▶ _EXTRACTED TEXT_:
I started out on Market Street, which the City Council has been working to quiet for years. The most recent change was just a few days ago when they outlawed turning onto Market Street from 3rd through 8th. The result is indeed a much quieter Market, with most of the traffic being buses, taxis, and bikes. Apparently Uber and Lyft were becoming a big problem on the street, especially for bicyclists (because they were regularly sitting in bike lanes) and they're pretty much gone now. Lower Market is still challenging because you have to dodge buses, but it wasn't the horrifically busy street that I remember (just bus-sy).

Further up Market Street, past 101, you duck behind a Safeway and then you're on the Wiggle, a bike route that even has its own PSA and theme song. It's pretty much the route between Market and the Panhandle. Nice, quiet streets with very clear markings that eventually bring you onto a protected bikeway that leads into the Panhandle, and beyond that Golden Gate Park. It's all very well constructed, and exactly the type of safe bikeway you can have on city streets with careful thought. (It was also the source of Civil Obedience from bicyclists in the last week; a local precinct started aggressively ticketing bicyclists on the Wiggle, so bicyclists started showing them what happened to traffic if they put their foot down at every stop on the Wiggle as the cops were requiring. Traffic snarled to a halt. Two full-stop demonstrations, and the clueless cops went back to what they're supposed to be doing, which is ticketing Vision Zero violations that actually cause traffic fatalities ... like cars not stopping.)

The Panhandle is AOK. I don't think I've ever gone its full length before, but the best part of the trip came when I got to Golden Gate Park. I don't like how many cars fill Golden Gate Park. I've never liked that. But a mile or so into the Park, the streets were blocked off for automobiles, and then it got pleasant. It got even nicer a bit further when my path diverged from the main road. Though the parts of GG Park right next to the roads are very crowded, you get just a quarter-mile from parking, and the Park becomes much quieter, because the people who use GG Park largely don't like to actually walk. And, I love the quieter, darker parts of the Park, which is just so full of nooks and crannies. My favorite stop for the day was the Polo Fields, which have a track around them that bicyclists train on. I decided to do a lap, and it was beautiful, fast surface. Even weirder was the Angling & Casting Club, which really looked like it should be a Roman Bath or or something. While in the Park, I actually got lost twice, once because of construction and once because I just got confused and took the wrong turn (ending up back at the Polo Fields instead of the Windmills). I love that the Park is big enough to allow that sort of thing. By the time I got to the Park's western extent, the temperature had dropped enough that the rest of the day was totally pleasant.

▶ _SUPPLIED ENTRIES_:
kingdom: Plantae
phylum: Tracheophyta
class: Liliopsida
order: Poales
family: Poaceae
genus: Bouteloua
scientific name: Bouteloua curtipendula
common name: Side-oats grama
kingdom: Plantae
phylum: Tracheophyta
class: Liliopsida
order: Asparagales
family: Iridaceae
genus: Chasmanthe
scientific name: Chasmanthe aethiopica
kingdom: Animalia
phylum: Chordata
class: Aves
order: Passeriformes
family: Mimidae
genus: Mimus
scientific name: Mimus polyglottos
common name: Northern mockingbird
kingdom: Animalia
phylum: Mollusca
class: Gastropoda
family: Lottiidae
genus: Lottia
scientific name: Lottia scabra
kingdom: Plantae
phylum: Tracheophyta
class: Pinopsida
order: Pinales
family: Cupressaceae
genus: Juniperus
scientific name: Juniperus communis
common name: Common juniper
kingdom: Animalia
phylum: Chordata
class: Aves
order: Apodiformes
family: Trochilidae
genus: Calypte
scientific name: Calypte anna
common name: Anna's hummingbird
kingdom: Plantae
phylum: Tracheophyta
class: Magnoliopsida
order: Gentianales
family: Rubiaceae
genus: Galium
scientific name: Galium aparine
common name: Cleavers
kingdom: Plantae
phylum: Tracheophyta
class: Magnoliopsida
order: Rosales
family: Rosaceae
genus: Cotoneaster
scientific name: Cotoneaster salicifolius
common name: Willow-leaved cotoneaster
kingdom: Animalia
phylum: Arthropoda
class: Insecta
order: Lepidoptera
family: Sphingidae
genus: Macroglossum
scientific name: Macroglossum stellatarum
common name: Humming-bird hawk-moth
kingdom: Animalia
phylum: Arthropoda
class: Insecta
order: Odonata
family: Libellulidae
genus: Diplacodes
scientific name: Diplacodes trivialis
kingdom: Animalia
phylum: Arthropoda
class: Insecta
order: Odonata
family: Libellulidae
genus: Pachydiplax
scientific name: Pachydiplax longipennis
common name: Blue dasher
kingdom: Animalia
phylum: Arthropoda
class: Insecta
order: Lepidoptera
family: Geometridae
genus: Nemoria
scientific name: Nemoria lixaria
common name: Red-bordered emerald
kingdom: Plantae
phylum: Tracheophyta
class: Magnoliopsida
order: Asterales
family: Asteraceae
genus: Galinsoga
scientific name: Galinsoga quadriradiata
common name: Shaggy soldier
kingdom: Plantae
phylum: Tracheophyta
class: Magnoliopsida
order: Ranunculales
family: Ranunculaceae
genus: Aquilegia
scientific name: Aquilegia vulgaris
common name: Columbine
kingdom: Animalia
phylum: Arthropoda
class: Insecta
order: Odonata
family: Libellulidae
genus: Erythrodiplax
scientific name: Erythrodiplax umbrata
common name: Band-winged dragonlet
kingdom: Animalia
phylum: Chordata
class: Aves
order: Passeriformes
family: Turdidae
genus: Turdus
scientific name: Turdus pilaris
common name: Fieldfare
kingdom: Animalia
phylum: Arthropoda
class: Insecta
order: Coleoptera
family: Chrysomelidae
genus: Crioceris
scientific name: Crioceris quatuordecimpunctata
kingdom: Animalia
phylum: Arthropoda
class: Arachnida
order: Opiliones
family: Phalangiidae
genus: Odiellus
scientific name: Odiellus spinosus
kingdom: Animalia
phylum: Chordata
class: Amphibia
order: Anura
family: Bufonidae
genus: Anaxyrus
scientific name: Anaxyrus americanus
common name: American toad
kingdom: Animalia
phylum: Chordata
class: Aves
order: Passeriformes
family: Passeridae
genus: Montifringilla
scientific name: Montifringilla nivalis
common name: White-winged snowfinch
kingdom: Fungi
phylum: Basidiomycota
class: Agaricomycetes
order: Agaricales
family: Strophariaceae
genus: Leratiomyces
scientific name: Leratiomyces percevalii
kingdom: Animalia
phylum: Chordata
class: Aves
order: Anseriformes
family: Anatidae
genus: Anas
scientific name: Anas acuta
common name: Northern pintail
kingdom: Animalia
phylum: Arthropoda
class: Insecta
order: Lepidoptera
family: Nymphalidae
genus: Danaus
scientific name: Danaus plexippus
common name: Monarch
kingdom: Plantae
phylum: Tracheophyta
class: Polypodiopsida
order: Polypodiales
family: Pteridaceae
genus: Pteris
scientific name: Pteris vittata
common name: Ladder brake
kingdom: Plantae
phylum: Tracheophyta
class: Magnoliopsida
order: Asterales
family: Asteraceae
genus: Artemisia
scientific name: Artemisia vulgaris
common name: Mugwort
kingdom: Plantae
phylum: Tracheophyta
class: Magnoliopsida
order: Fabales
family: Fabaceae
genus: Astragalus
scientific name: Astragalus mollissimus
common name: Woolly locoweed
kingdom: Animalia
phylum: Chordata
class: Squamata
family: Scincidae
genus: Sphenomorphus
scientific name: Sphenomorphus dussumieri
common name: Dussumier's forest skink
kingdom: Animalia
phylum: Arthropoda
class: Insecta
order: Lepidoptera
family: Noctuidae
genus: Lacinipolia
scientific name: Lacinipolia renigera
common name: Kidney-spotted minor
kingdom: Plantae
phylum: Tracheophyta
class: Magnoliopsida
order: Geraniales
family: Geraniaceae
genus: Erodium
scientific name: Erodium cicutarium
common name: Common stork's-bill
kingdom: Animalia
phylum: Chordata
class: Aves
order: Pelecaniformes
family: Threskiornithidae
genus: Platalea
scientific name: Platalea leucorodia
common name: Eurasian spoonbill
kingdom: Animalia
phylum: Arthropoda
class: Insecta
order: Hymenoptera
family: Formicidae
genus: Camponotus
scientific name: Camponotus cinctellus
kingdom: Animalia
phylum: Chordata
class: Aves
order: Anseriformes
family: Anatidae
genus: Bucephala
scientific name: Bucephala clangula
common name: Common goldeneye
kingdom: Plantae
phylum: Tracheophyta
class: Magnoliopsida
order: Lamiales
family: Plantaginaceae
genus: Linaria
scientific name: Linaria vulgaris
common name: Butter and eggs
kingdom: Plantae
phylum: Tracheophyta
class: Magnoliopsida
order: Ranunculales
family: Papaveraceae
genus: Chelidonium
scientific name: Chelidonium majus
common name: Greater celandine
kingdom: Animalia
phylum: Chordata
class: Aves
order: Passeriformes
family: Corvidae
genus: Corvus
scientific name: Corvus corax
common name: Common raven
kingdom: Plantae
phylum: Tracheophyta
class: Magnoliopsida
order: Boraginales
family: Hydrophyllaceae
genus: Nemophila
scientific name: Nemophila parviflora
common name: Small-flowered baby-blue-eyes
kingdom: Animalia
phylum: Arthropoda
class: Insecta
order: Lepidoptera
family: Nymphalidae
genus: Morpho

▶ _EXERCISES_:
[a] Using the account of the San Francisco bike ride, answer these:
(i) Which turns did the City Council outlaw a few days before the ride?
(ii) Which park does the protected bikeway at the end of the Wiggle lead into?
(iii) Where did the writer end up after the wrong turn made out of confusion?
[b] Write the next part of the account of the San Francisco bike ride, picking up after its final sentence.
The listing was taken from a separate source.

▶ _FINAL ANSWERS_:
[a]
(i) Turning onto Market Street from 3rd through 8th.
(ii) The Panhandle.
(iii) Back at the Polo Fields, instead of the Windmills.

[b]
I had never realized that there's a long strip of public land on the west side of San Francisco that runs from Golden Gate Park to the SF Zoo. That's what I rode as I headed south. It's unbroken, with sand all around. Lots of people are crossing from the beaches back to their cars or houses. Often the dunes are too high to see the beach, but occasionally I got to see long vistas of the waves crashing into the sand. Ahhhh. The Bay is just nothing like the real ocean.

At the Zoo, I took a left and went here and there and ended up at Lake Merced. This is a big public land in the southwest corner of San Francisco, which had always caught my eyes on the maps. But it turns out to be pretty disappointing. Much of the green area there is actually surrounding golf courses. Then, the actual park just isn't that well constructed. There's a big lake, but it's far enough down from the park that you often can't see it. There isn't even a path around the lake at lake level! And there's too little seating and way too little shade. (Hello? Trees!?) I did find one of the scant trees and sat against it, overlooking the lake, writing for a while.

Afterward I went to Fort Funston, mainly because it was right next door. This used to be military defense, but it's now a beach and dog park. I locked my bike against a street sign (no bike parking at one of the entrances, darn it!) There were some nice trails here and there, and some interesting remnants of the base. Unfortunately, some of the park's main paths were ripped up for reconstruction, and apparently have been for some time. So, those was much walking in sand, and I was wearing the worst shoes for doing so. (Never, never, never will I ever again buy shoes with mesh across the top to create airflow; I got rain in my shoes last winter, sand in my shoes in Hawaii, and sand and dirt in my shoes yesterday.) Nonetheless, I enjoyed walking along the cliffs, then there was a viewing platform that I stood entranced on for a while, watching the beach and the views.

And that was pretty much it for the day.

I came back through Daly City, which was the only place that I had a jerk honking at me to get off the road. I find that ignorant asses like that are more common when you get outside the SF-Oakland-Berkeley area, so I wasn't surprised that I met one yesterday in Daly City. From there I looped back up into San Francisco, finally hopping back on BART at Glen Park. (And 'lo and behold, bike lanes reappeared as I moved from Daly City back into SF.)

The whole route was slightly under 25 miles in a big circle from Embarcadero, out to Golden Gate Park, down to the Zoo and then around to Fort Funston, over to Daly City, and then back in to SF. There were no hills of much note in that route. I did drop down as low as 50 feet or so and got as high as 400 (though I might have exceeded that on foot when I hiked around Fort Funston). The weird thing is that I circled all the big hills in San Francisco: Mount Davidson, the Twin Peaks, and Mount Sutro. I just stayed clear of them the whole way.

It was a nice ride with GG Park being the highlight, but I enjoyed seeing the more farflung places. And it was definitely cooler than the East Bay, especially when I was up against the Pacific, as I was most of the afternoon.